- Born: September 28, 1997 (age 28)
- Education: Vassar College (A.B.)
- Occupation: Poet
- Website: kimberlynguyenwrites.com

= Kimberly Nguyen =

American poet

In this article, the surname is Nguyễn but is often simplified to Nguyen in English-language text.

Kimberly Nguyen (born September 28, 1997) is a Vietnamese-American poet and essayist. She is a recipient of an Emerging Voices Fellowship from PEN America, a Poetry Coalition Fellowship from the Academy of American Poets, and numerous other writing awards including a Best of the Net and a Jack McCarthy Book Prize.

== Early life ==
Nguyen was born in Omaha, Nebraska to Vietnamese refugees. Her mother was born in Ho Chi Minh City, Vietnam, and her father was born in a farming village in Sốc Trăng, Vietnam. Her parents met at a refugee detention center in Cambodia and eventually relocated to Omaha, Nebraska where they married. Nguyen is the eldest of 3 children.

Nguyen says that she was "born a writer", selecting a pen on her first birthday during a Chinese-Vietnamese tradition called thôi nôi. She struggled with her identity as a writer early in life, but eventually gave in to her "urge to write". She had a difficult relationship with her parents growing up, which influences her work heavily.

== Education ==
Nguyen attended high school at Roncalli Catholic High School, where she graduated valedictorian in 2015. She was an exceptionally bright student, receiving many awards including an honorable mention and nomination for the 2015 Nebraska All-State Academic Team and the Omaha World Herald Key Staffer Award. After graduating high school, she attended Vassar College and graduated in 2019 with an A.B. in English Literature and Russian Studies. While at Vassar, she studied writing with author and critic Michael Joyce and novelist Amitava Kumar and received a Beatrice Daw Brown Prize for Excellence in Poetry.

== Career ==
Nguyen's early writing career started in journalism, showing a particular knack for investigative journalism. While at Vassar, she wrote for Vassar's weekly student newspaper, The Miscellany News. Her articles include personal essays on being bilingual, grief, and a coincidental connection to Kimarlee Nguyen, a Cambodian-American writer who also attended Vassar before her. Nguyen's most notable article exposed a legal loophole in the state of New York that allowed Vassar and other colleges to pay students below state minimum wage, and backlash from the article ultimately pressured the school to raise the wage.

Nguyen's poems can be found in various journals including perhappened mag, Hobart, and Muzzle Magazine.
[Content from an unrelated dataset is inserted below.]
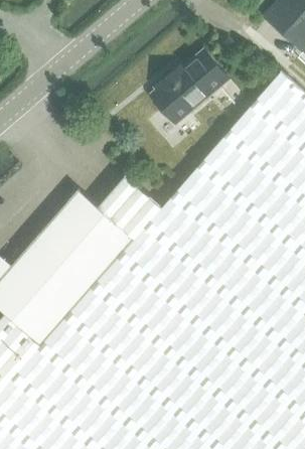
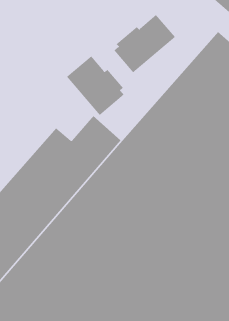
building: none -> [66,56,125,116]

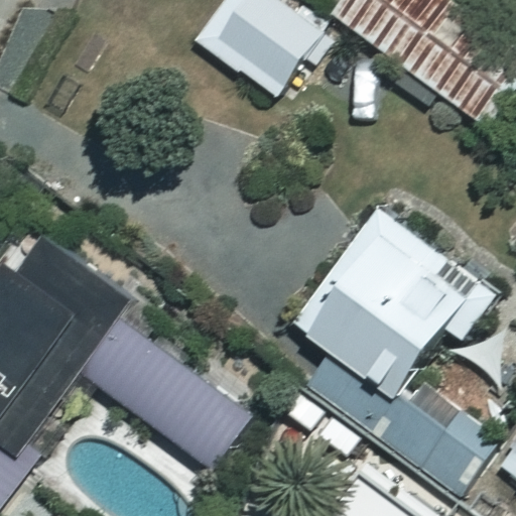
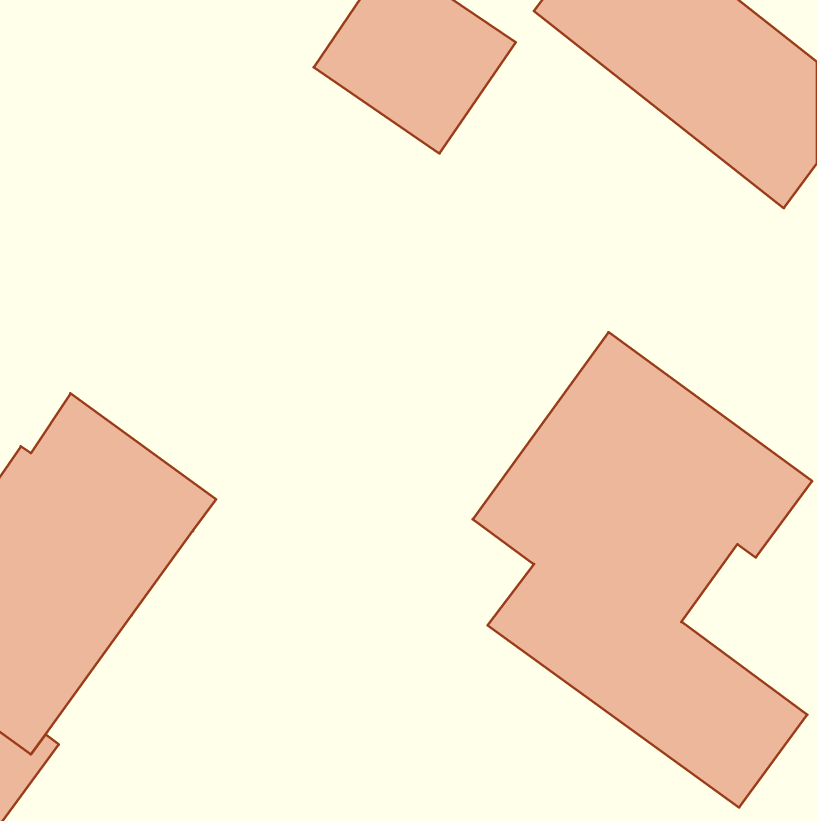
building: [83,324,252,470] -> none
She has self-published 3 poetry collections: i am made of war (out of print), flesh, and ghosts in the stalks. ghosts in the stalks was briefly a #3 bestseller in Asian-American poetry on Amazon in 2020. Her latest collection, Here I Am Burn Me, came out in October 2022 with Write Bloody Publishing and was briefly a #1 bestseller in Asian-American poetry on Amazon in March 2023 following a viral tweet that gained international attention.
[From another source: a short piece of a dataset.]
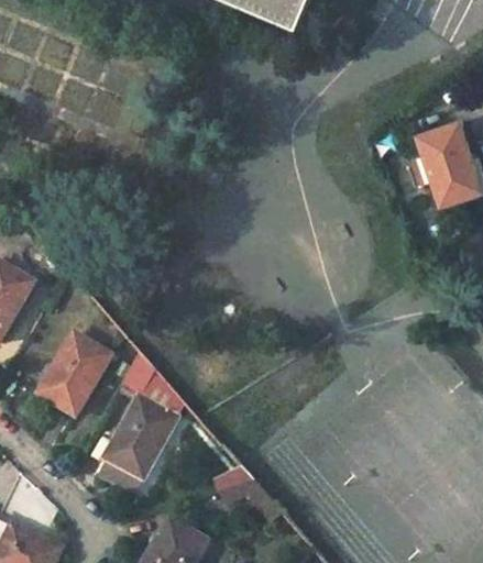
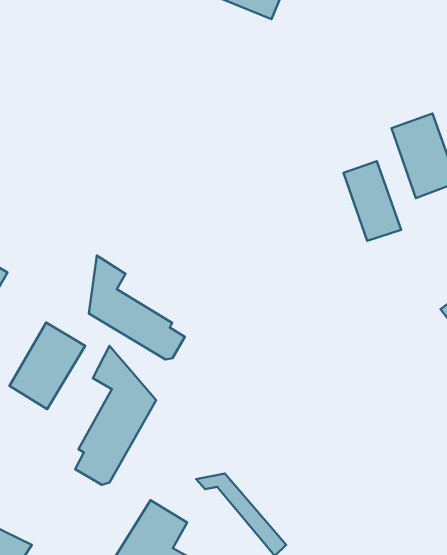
building: none -> [343,161,401,241]
building: none -> [89,255,185,359]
Nguyen was an Emerging Voices Fellow at PEN America in 2021 and was a 2022-2023 Poetry Coalition Fellow at Urban Word NYC through the Academy of American Poets.

=== Fellowships and awards ===

| Fellowship/Award | Year Received | Citation |
|---|---|---|
| Best of the Net 2023 | 2023 |  |
| Best of the Net Nomination | 2022 |  |
| Poetry Coalition Fellowship | 2022 |  |
| Jack McCarthy Book Prize | 2022 |  |
| Frontier New Poets Award Finalist | 2021 |  |
| Frontier OPEN Prize Finalist | 2021 |  |
| PEN America Emerging Voices Fellowship | 2021 |  |
| Kundiman Mentorship Lab Finalist | 2021 |  |
| Best of the Net Nomination | 2020 |  |
| Beatrice Daw Brown Prize for Excellence in Poetry | 2019 |  |

Currently, Nguyen lives and works in New York City, NY.

== Activism ==

=== Pay Transparency ===
In addition to being a poet, Nguyen is a contracted UX writer at Citibank. On March 6, 2023, Nguyen published a tweet onto her Twitter account claiming that her company had listed her same role for $32,000-$90,000 more than she was currently making. The tweet immediately went viral, attracting 12.6 million views and quickly making her a visible champion for pay transparency. Screenshots of the tweet were posted on other platforms such as TikTok and Reddit and major news outlets such as BuzzFeed, Good Morning America, CNBC, and The New York Times also picked up the story.